Mr. Alt joins Sysco from Sally Beauty Holdings, wher he was CFO and senior vice president as well as president of Sally Beauty Supply. Before that, he spent eight years with Target Corp., most recently as senior vice president of operations. He also was chief executive officer of Target Canada, senior vice president of grocery transformation and senior vice president of finance for the company. Prior to his time with Target, Mr. Alt was senior vice president and general manager of Ball Park Brands for Hillshire Brands and senior vice president and CFO of North American retail and foodservice for Sara Lee Corp. Earlier in his career, he was a partner at law firm Kirkland & Ellis.

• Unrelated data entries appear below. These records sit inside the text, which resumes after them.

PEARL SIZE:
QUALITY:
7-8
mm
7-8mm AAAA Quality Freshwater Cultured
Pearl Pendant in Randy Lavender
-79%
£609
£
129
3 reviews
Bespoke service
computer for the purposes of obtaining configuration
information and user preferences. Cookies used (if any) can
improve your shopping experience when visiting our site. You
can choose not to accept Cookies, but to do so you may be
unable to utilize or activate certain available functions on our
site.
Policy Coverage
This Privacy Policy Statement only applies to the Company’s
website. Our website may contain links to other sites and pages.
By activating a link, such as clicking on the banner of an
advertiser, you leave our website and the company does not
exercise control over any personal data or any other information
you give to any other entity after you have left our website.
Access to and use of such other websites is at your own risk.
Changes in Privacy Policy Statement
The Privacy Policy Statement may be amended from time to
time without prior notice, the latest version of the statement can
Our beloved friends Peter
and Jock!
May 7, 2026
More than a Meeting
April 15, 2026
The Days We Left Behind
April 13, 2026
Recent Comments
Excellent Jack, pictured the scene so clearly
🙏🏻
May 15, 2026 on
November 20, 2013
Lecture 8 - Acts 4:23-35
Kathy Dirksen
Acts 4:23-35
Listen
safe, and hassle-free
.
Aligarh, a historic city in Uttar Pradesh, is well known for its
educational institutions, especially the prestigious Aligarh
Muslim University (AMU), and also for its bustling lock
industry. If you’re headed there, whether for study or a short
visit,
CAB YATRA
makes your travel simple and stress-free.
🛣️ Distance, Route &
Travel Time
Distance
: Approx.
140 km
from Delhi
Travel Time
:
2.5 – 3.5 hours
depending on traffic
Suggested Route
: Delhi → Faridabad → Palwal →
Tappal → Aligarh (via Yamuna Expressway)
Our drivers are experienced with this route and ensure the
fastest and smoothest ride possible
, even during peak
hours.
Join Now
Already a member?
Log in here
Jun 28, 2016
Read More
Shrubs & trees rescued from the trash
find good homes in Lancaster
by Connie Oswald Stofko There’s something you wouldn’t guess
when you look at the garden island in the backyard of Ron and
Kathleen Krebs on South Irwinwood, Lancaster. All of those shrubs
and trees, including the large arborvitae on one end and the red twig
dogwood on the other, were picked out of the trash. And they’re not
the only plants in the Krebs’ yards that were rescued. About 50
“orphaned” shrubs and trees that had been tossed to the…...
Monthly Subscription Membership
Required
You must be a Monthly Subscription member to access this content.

“I’m pleased to welcome Aaron to our executive leadership team,” said Kevin Hourican, Sysco’s president and CEO. “He brings with him experience overseeing customer-centric businesses, a dynamic and flexible leadership approach as well as a proven ability to drive value creation at large organizations. The addition of Aaron to our executive leadership team will further Sysco’s ability to serve our customers and drive accelerated, profitable growth.”
Additionally, Joel Grade, currently executive vice president and CFO of Sysco, has been promoted to the newly created role of executive vice president of business development. In his new role, Mr. Grade will be tasked with accelerating organic and inorganic sales growth through new business development, including strengthening future mergers and acquisitions capabilities, the company said.
Mr. Grade has been with Sysco for nearly 24 years, in roles including senior vice president of finance, chief accounting officer, senior vice president of foodservice operations and CFO of Canadian operations.
“I’m confident that, with his depth of expertise in our industry and his strong financial and operations experience, Joel will be instrumental in accelerating our growth and market leadership position in his new role,” Mr. Hourican said.